The BASH_REMATCH array is set as if the negation was not there (only the exit status changes), which I suppose is the least insane thing to do.
Matching alternatives
Use (a|b) to match a or b:
# check that the string ends in ".jpg" or ".png" [[ "clean.png" =~ \.(jpg|png)$ ]]; [[ "clean.jpg" =~ \.(jpg|png)$ ]]; [[ ! "file.png.txt" =~ \.(jpg|png)$ ]];
Examples
The previous sections contained code samples that were tailored to illustrate a point. These are examples of practical problems I have solved using regular expression matching. Note that these examples are not meant to be perfect solutions - making outrageous assumptions and imposing draconic restrictions on the input is a great way to get stuff done quicker.

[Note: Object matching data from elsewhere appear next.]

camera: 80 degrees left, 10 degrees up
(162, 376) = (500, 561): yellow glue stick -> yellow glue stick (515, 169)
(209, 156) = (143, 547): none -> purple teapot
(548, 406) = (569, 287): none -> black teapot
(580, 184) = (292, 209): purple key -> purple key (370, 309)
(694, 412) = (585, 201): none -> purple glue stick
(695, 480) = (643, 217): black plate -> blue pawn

Match strings which are not empty and do not contain slashes
Ensure that the argument ( dir_name) is not empty and contains neither slashes nor dots:
if ! [[ "${dir_name}" =~ ^[^/]+$ && "${dir_name}" =~ ^[^\.]+$ ]]; then echo 'Invalid argument: '"${dir_name}" fi # dir_name="abc": OK # dir_name="abc/def": KO # dir_name="abc.def": KO
Extract the base filename
Assuming the filename is preceded by at least one slash, and that there is an extension, extract the base filename:
if [[ "abc/def/test.html" =~ .*/(.+)\..* ]]; then echo "${BASH_REMATCH[1]}" fi # outputs "test"
Extract the top directory
Given a path, extract the top directory:
if [[ "${path}" =~ ^/?([^/]+)/? ]]; then echo "${BASH_REMATCH[1]}" fi # the above outputs "abc" for the following inputs: # path="abc/def/test.html" # path="/abc/def/test.html" # path="abc" # path="/abc" # path="abc/" # path="/abc/"

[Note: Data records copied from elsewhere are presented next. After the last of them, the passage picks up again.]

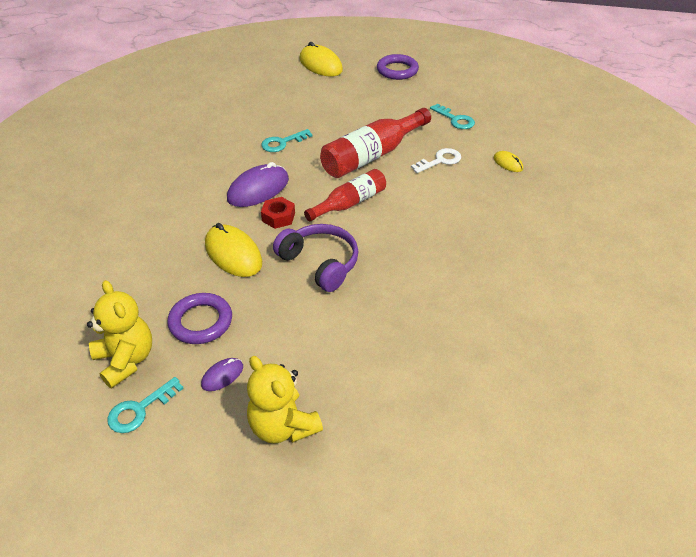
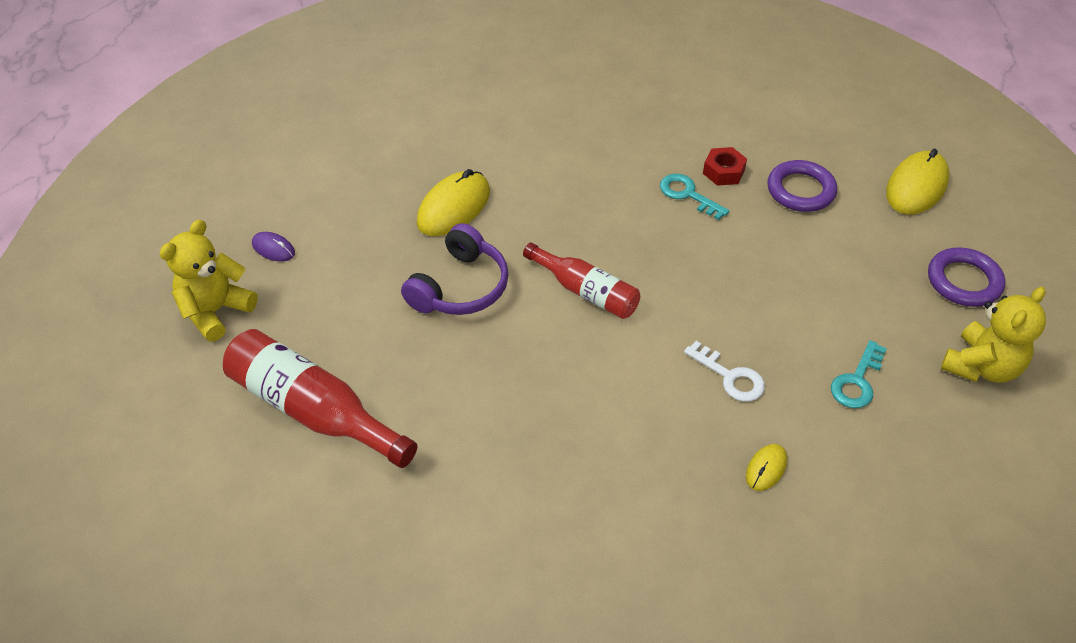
camera: 75 degrees right, 5 degrees up
(126, 360) = (282, 174): yellow teddy bear -> yellow teddy bear (981, 367)
(140, 409) = (225, 203): turquoise key -> none
(201, 322) = (343, 211): purple ring -> purple ring (800, 190)
(258, 189) = (578, 197): purple mouse -> none
(278, 217) = (532, 229): red nut -> red nut (723, 172)
(372, 155) = (705, 294): red bottle -> red bottle (313, 410)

A simpler, but less robust expression would be ([^/]+), which gets all the above cases right, but fails on paths like //abc- which is, of course, only invalid if it is a Unix style file path- in xpath, this is perfectly legal.

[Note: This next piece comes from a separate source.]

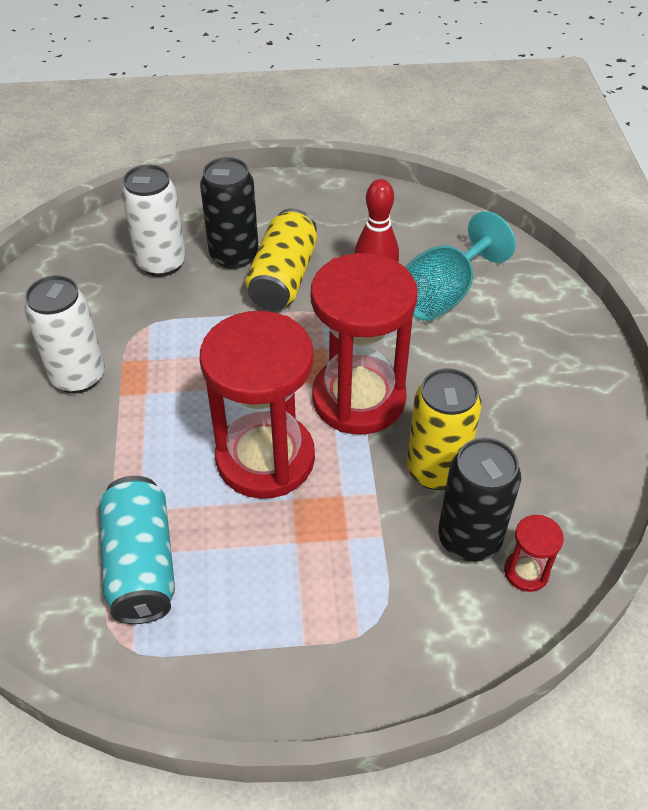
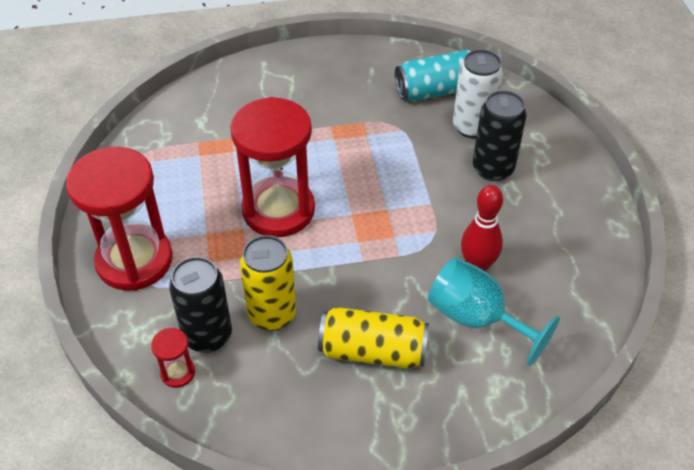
camera: 85 degrees right, 0 degrees up
(78, 376) = (345, 102): white can -> none
(141, 564) = (192, 158): turquoise can -> turquoise can (437, 90)
(283, 278) = (472, 203): yellow can -> yellow can (373, 351)
(358, 398) = (341, 261): red hourglass -> red hourglass (134, 260)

Filename must have an .html extension
Check that a filename has an .html extension:
if ! [[ "${filename}" =~ [^\.]+\.html$ ]]; then echo -e "\n\"${filename}\": must have .html extension" >&2 exit 42 fi # filename="abc.html": OK # filename="abc": KO
The expression matches "a non-empty sequence of anything that is not a dot", followed by ".html", followed by the end of the string.
Extract the value of an XML element attribute
Extract the value of an XML attribute:
line='<something att1="value1" />' if [[ "${line}" =~ att1=\"([^\"]*)\" ]]; then echo "${BASH_REMATCH[1]}" fi
This example does not handle attributes using single quotes.